→ **ЗАДАНИЕ**: Процитируйте дословно часть отрывка об оперной постановке, начав со слов «Так и не успевшие» и закончив словами «изобретательно и динамично.».

Так и не успевшие начаться отношения Грязного с Марфой Собакиной свиваются в роковой смертельный клубок. Сам же этот клубок запутывается весьма хитро! С одной стороны – через немецкого царского лекаря Бомелия, и сей «злодей русской оперы» (при всей его харáктерной комичности в чём-то даже «скрытый Мефистофель») – персонаж в этой постановке заведомо сквозной и необычайно важный, а отнюдь не эпизодический! С другой стороны клубок запутывается через Любашу, любовницу Грязного, отношениям которого с ней приходит конец (она и подменивает приворотное зелье для Марфы на яд). В этот клубок вплетаются и весьма действенно развивающиеся отношения Грязного со своим соперником Лыковым (женихом Марфы). Однако запутанный клубок «русской рулетки» с летальными исходами распутывается режиссером весьма изобретательно и динамично.

На сей раз оперный Иван Грозный – персонаж у Римского-Корсакова мимический: его роль не столько психологически действенная, сколько сюжетообразующая. Впрочем, тема опричнины в лице ее «главного творца» свою действенность в музыке, конечно же, несет. В атмосфере саспенса, возникающей из кровавого террора, без которого опричнины просто бы не было, разворачивается и первый акт «Пирушка», и второй акт «Приворотное зелье» (хотя его, скорее, следовало бы назвать «Адское зелье»). В нём к дому Марфы «забредает» и сам царь, простреливающий будущую избранницу зловещим пристальным взглядом, а в финале этого акта весьма эффектно разворачивается «адская» хоровая сцена опричников с факельным шествием: под сенью ночи они исправно чинят расправу над крамольниками…

Финальные акты (третий «Дружка» и четвертый «Невеста») объединены режиссером в один таким образом, что под симфоническое вступление к оригинальному четвертому акту показано «задержание» опричниками Лыкова, выходящего из дома Марфы и оболганного в лиходействе. Явно показано и леденящее кровь убийство Лыкова Грязным, предательски совершаемое им исподтишка. На этот раз «униформа» опричников – черные «казачьи» шинели, а их принадлежность к «вышей касте» – собачьи хвосты на одном из «эполетов». Благодаря «сценографическим разрезам» русских «теремов-коттеджей» на переднем плане и городской деревянной «застройке» с церковными куполами в отдаленной перспективе, грань между сценическим интерьером и экстерьером стирается, но при таком подходе эффект «кинематографичности», о чём уже было сказано, работает поразительно сильно!

→ **ИЗВЛЕЧЁННЫЕ СТРОКИ**:
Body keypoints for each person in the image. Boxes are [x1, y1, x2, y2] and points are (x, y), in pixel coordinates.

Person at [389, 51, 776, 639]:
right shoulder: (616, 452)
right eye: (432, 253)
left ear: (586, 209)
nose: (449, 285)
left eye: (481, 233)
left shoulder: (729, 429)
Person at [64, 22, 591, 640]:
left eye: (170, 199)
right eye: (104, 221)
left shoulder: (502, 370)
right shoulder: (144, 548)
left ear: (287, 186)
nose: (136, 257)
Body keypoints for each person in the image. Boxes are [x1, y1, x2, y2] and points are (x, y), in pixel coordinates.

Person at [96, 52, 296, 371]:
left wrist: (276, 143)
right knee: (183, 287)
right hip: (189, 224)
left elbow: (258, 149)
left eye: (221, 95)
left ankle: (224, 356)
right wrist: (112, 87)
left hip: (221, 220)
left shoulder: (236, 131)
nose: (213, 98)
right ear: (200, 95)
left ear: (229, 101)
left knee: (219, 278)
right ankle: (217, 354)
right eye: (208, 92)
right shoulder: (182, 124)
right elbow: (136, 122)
==
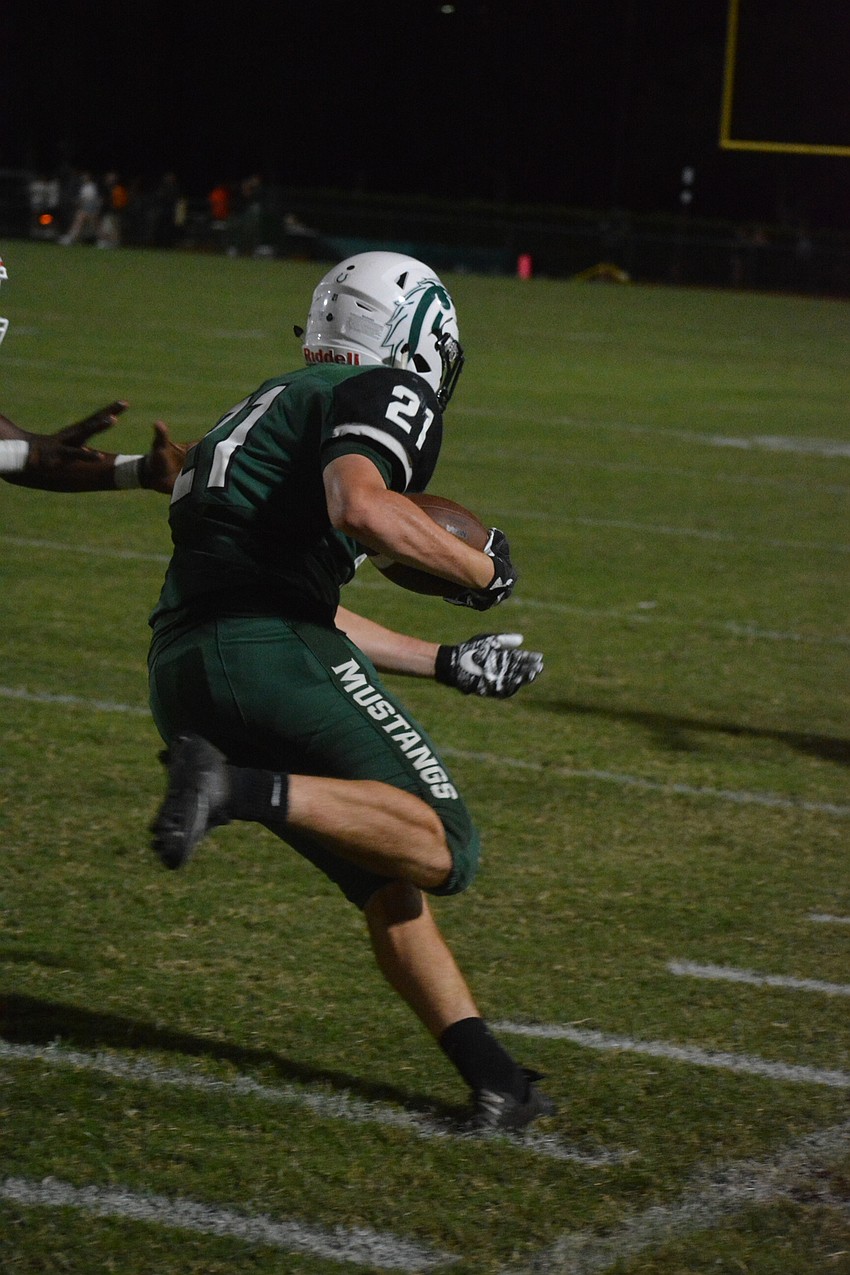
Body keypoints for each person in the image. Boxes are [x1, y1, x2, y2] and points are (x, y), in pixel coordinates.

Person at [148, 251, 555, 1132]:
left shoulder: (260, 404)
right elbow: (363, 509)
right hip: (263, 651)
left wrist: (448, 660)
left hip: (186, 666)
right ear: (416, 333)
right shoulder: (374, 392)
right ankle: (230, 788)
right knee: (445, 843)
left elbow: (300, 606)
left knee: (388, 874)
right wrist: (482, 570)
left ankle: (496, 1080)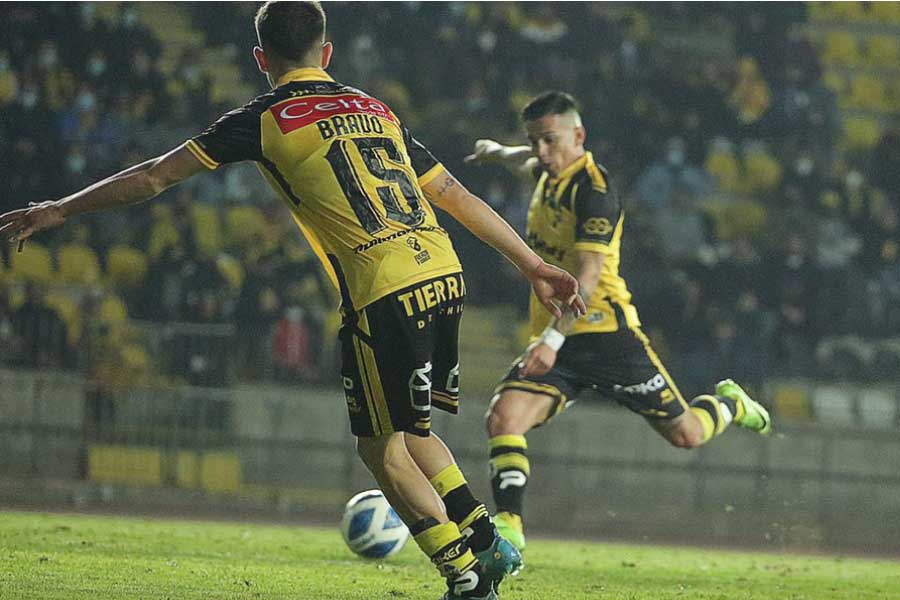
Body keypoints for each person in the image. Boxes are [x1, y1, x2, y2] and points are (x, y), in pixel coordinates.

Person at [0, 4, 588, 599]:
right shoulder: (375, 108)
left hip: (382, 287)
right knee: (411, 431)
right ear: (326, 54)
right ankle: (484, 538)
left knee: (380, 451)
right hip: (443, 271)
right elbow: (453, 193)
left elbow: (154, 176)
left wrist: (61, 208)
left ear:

→ **ВЫПОЛНЕННОЕ ЗАДАНИЕ**:
Так и не успевшие начаться отношения Грязного с Марфой Собакиной свиваются в роковой смертельный клубок. Сам же этот клубок запутывается весьма хитро! С одной стороны – через немецкого царского лекаря Бомелия, и сей «злодей русской оперы» (при всей его харáктерной комичности в чём-то даже «скрытый Мефистофель») – персонаж в этой постановке заведомо сквозной и необычайно важный, а отнюдь не эпизодический! С другой стороны клубок запутывается через Любашу, любовницу Грязного, отношениям которого с ней приходит конец (она и подменивает приворотное зелье для Марфы на яд). В этот клубок вплетаются и весьма действенно развивающиеся отношения Грязного со своим соперником Лыковым (женихом Марфы). Однако запутанный клубок «русской рулетки» с летальными исходами распутывается режиссером весьма изобретательно и динамично.